§ **WHAT TO DO**: Filter the lines below, copying only those with the string "безопасность".

[SOURCE DATA — start]

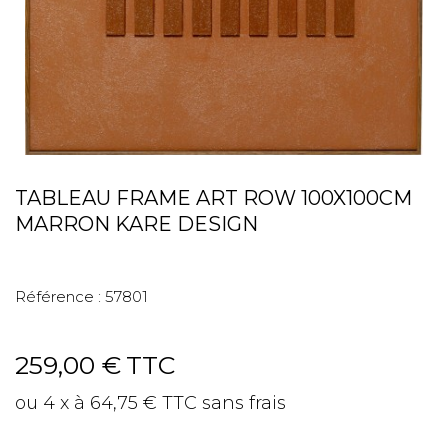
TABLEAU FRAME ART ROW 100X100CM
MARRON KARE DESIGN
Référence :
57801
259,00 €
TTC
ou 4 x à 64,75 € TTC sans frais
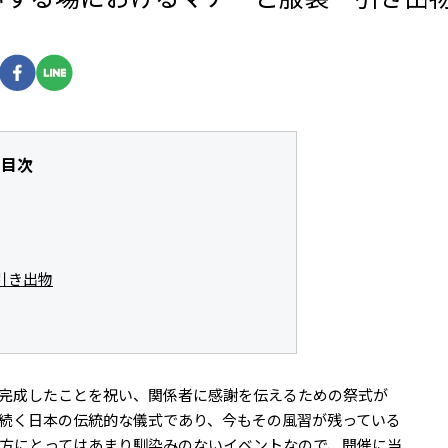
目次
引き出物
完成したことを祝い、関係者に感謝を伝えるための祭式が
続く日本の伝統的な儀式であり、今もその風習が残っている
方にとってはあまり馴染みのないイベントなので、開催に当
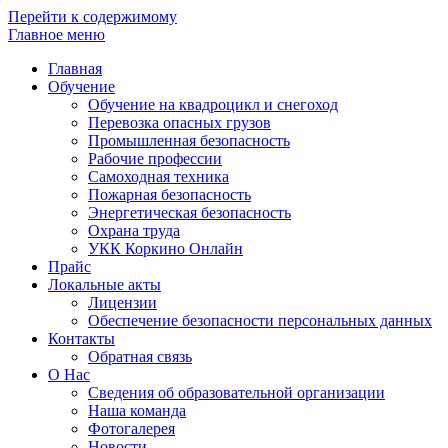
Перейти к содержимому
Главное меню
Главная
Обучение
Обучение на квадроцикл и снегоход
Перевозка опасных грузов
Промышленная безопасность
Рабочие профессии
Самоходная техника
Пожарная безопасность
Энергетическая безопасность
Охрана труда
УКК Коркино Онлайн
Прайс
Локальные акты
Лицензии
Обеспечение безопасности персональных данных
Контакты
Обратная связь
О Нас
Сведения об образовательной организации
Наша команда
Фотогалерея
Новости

[SOURCE DATA — finish]

§ **REPLY TO THE EXERCISE**:
Промышленная безопасность
Пожарная безопасность
Энергетическая безопасность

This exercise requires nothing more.